- _Petunjuk Latihan_:
**a)** Dalam teks tentang kerja reproduksi, tulisan itu hendak menjadi pengantar untuk apa?
**b)** Ringkas paragraf teks tentang kerja reproduksi yang dimulai dengan "KELAS PEKERJA kita hidup" menjadi daftar pokok-pokok singkat.
**c)** Teruskan teks tentang kerja reproduksi, mulai setelah kalimat terakhirnya.

Merebut Kerja Reproduksi: Jalan Revolusi dari Dapur, Meja Makan, hingga Bank Sentral

Print Friendly, PDF & Email

Ilustrasi: Wikimedia


KELAS PEKERJA kita hidup dalam kondisi kerja yang rapuh, upah yang stagnan, dan beban hidup yang semakin berat akibat kebijakan yang lebih berpihak pada kepentingan modal daripada kesejahteraan rakyat. Dalam konteks ini, pembacaan ulang atas sejarah perlawanan dan imajinasi tentang tatanan baru menjadi penting, bukan sekadar untuk mengenang, melainkan juga untuk memperkaya strategi perjuangan yang relevan bagi gerakan pekerja masa kini.Tulisan ini hendak menjadi pengantar untuk diskusi lebih luas: bagaimana kelas pekerja Indonesia dapat menemukan kembali kekuatannya, mengaitkan perjuangan sehari-hari dengan cita-cita perubahan sosial yang lebih besar, serta menegaskan perannya sebagai motor dalam perjuangan menuju masyarakat yang adil dan bermartabat.

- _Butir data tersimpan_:
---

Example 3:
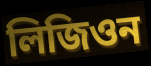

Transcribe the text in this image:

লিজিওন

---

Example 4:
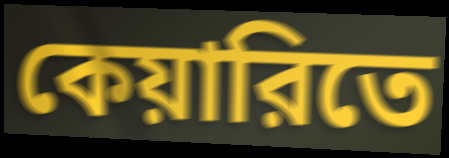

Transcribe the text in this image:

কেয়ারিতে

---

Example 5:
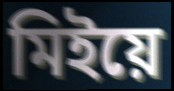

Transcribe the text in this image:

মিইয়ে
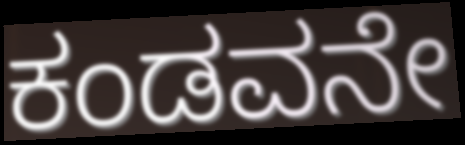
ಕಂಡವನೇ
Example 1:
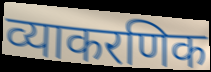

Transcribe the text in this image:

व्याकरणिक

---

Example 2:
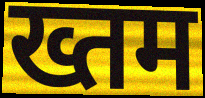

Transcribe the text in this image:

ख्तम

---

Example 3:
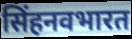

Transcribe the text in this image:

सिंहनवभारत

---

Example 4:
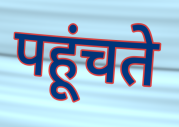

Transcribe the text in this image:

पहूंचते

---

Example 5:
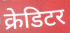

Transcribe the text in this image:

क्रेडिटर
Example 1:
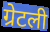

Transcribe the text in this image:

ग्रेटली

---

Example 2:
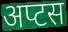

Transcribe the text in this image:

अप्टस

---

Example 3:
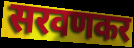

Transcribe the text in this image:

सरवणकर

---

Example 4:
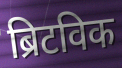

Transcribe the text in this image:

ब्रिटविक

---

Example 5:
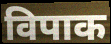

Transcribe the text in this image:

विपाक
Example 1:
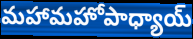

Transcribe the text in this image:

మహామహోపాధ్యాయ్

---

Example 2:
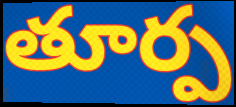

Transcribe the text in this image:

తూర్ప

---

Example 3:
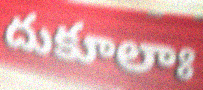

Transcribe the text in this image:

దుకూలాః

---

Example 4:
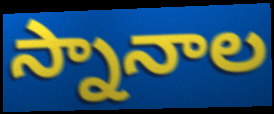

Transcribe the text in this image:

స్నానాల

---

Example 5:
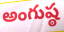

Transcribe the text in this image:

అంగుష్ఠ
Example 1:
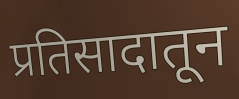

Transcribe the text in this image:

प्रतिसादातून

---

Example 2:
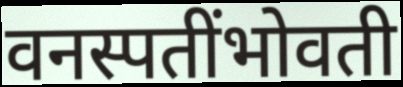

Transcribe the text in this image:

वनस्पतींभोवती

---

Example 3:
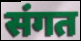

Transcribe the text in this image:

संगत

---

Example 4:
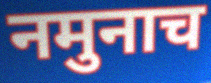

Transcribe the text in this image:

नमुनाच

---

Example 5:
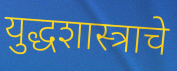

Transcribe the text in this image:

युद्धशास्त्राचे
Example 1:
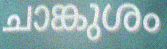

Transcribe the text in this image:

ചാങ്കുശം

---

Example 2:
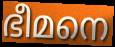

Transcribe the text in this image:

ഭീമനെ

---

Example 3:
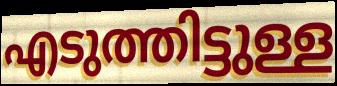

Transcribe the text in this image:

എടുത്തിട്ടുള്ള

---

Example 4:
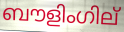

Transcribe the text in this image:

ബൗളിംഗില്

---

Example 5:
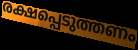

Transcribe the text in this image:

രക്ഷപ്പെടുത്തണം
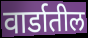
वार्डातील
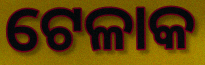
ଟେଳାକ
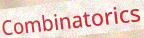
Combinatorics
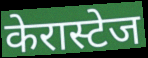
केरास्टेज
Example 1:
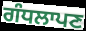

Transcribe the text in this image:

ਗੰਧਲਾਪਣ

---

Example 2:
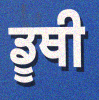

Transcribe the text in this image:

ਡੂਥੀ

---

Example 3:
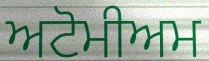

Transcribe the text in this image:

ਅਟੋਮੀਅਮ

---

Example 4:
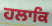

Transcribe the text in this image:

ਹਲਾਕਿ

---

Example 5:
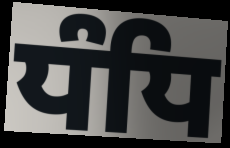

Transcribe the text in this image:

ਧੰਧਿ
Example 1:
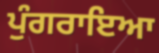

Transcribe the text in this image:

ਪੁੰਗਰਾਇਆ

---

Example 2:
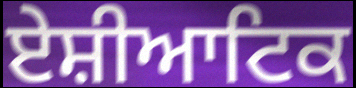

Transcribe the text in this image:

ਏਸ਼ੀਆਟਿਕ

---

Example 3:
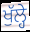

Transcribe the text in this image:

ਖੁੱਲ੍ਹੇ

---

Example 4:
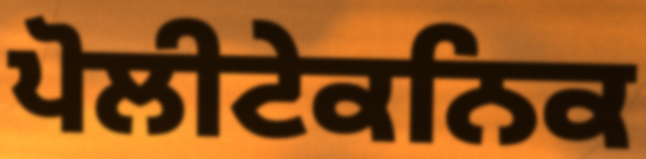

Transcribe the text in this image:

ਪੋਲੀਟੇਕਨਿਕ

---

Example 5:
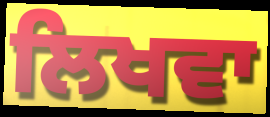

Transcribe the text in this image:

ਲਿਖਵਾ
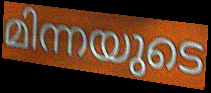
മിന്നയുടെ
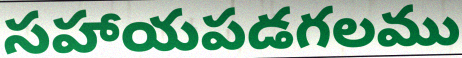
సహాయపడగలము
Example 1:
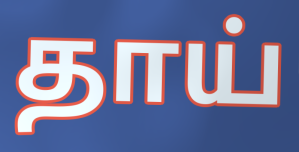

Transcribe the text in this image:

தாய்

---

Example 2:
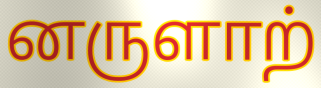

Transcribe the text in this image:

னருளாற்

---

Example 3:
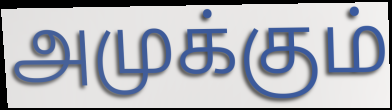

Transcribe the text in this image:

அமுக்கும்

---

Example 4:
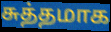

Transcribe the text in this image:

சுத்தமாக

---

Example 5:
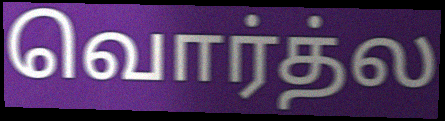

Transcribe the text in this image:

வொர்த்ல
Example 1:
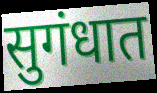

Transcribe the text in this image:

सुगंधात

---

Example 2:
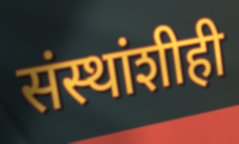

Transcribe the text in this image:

- _Jawaban Latihan_:
**a)** Untuk diskusi yang lebih luas.

**b)**
- Kelas pekerja hidup dengan kerja yang rapuh, upah yang stagnan, dan beban hidup yang makin berat karena kebijakan lebih berpihak pada modal daripada kesejahteraan rakyat.
- Karena itu, membaca ulang sejarah perlawanan dan membayangkan tatanan baru menjadi penting untuk memperkaya strategi gerakan pekerja masa kini.
- Tulisan ini menjadi pengantar diskusi tentang cara kelas pekerja Indonesia menemukan kembali kekuatannya, menghubungkan perjuangan sehari-hari dengan cita-cita perubahan sosial, dan berperan sebagai motor perjuangan menuju masyarakat yang adil dan bermartabat.

**c)**
Kerja Reproduktif sebagai Fondasi Kapitalisme

Jika kita masih memandang kerja semata-mata sebagai aktivitas produktif di pabrik, kantor, atau sawah, maka kita telah terjebak dalam dogma terbesar kapitalisme: bahwa nilai hanya lahir dari kerja produksi formal. Inilah ilusi besar yang justru memperkuat kekuasaan kapital atas kehidupan kita sehari-hari. Pandangan sempit ini menjauhkan kita dari pemahaman tentang bagaimana kapitalisme menggantungkan keberlangsungan sistemnya pada kerja-kerja yang tak kasatmata, tak dibayar, dan kerap dianggap “alami” dalam kehidupan rumah tangga. Ia menciptakan bayang-bayang seolah-olah produksi kapital hanya terjadi di ruang pabrik, padahal kehidupan sehari-hari kita adalah ladang nyata eksploitasi kapital yang lebih dalam dan luas.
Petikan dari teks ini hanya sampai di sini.